Having suffered great losses, with possibly half their fleet destroyed, the Persians were forced into retreat. Disheartened by his crushing defeat, and fearing that he might be trapped in Europe, Xerxes decided to withdraw the greater part of his army from Greece, leaving behind elite infantry and cavalry units under general Mardonius, in an effort to complete the conquest. Mardonius would indeed make a new advance after the winter, in 479 BC, but the allied Greek forces would eventually destroy the remaining Persian troops and ships at the Battle of Plataea and the near-simultaneous Battle of Mycale, thus definitely ending the last Persian invasion of Greece.

Historical significance and cultural impact

The two battles are -together with the Battle of Marathon- the most memorable events of the Greco-Persian Wars, although each has a different legacy. Thermopylae is remembered as a great example of tactical use of terrain to the advantage of an outnumbered force; above all, however, it stands as a symbol of defiance against overwhelming odds, self-sacrifice and loyalty to one’s homeland.

The Spartans’ commitment to duty even in the face of certain death has inspired many writers and poets, from the ancient Simonides (556–468 BC), who is thought to have written the famous epigram

Tell them in Lacedaimon, passer-by
That here, obedient to their word, we lie,

(Translated by F L Lucas)

to Lord Byron and Emily Dickinson. Thermopylae is even referenced in Colombia’s National Anthem, while one of Greece’s most influential poets, C. P. Cavafy (1.863–1.933) penned the poem “Thermopylae”, starting with the lines

Honor to those who in the life they lead
define and guard a Thermopylae.
Never betraying what is right (…)

(Translated by E. Keeley & P. Sherrard)

The battle has also been the subject of historical novels, such as Steven Pressfield’s Gates of Fire and V. M. Manfredi’s The Spartan, and films, such as The 300 Spartans (1962) and 300 (2006), the latter having been inspired by Frank Miller’s graphic novel of the same name.

Unlike Thermopylae’s honourable defeat, the Battle of Salamis marked a glorious victory that served as a turning point for the outcome of the war. It is therefore singled out by many historians as one of the most significant battles in history, since it arguably set the course for the evolution of Classical Athens, but also the liberation of Macedon and the subsequent rise and expansion of the Hellenistic world. According to this view, Persian domination of Greece at that time would bear an impact on the whole trajectory of Western Civilisation.

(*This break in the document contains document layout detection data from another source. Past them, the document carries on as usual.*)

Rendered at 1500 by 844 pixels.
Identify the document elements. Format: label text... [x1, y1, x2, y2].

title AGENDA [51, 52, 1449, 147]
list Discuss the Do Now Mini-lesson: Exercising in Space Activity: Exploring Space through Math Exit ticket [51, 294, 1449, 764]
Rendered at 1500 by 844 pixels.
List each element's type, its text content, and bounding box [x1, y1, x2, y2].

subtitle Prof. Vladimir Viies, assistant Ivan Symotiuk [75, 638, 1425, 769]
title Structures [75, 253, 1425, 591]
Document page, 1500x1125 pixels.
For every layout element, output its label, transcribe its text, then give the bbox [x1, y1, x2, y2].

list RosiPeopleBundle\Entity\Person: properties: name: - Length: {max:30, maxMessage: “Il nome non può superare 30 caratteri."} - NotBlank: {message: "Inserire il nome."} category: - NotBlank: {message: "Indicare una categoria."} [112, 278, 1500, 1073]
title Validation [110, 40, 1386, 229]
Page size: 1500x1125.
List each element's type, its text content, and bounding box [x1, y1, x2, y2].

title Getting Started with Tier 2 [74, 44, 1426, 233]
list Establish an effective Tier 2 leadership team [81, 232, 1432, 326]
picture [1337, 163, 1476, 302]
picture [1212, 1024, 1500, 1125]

Although not many artists have been inspired by the Battle of Salamis -compared to Thermopylae – it provided the subject for the oldest surviving tragedy, The Persians, where Aeschylus – himself a veteran of the Greco-Persian Wars, who had fought at the Battle of Marathon- imagines Queen Mother Atossa, in Susa, receiving the news of her son’s crushing defeat. The queen laments the great loss, while her husband’s phantom blames Xerxes’ fate on his hubris.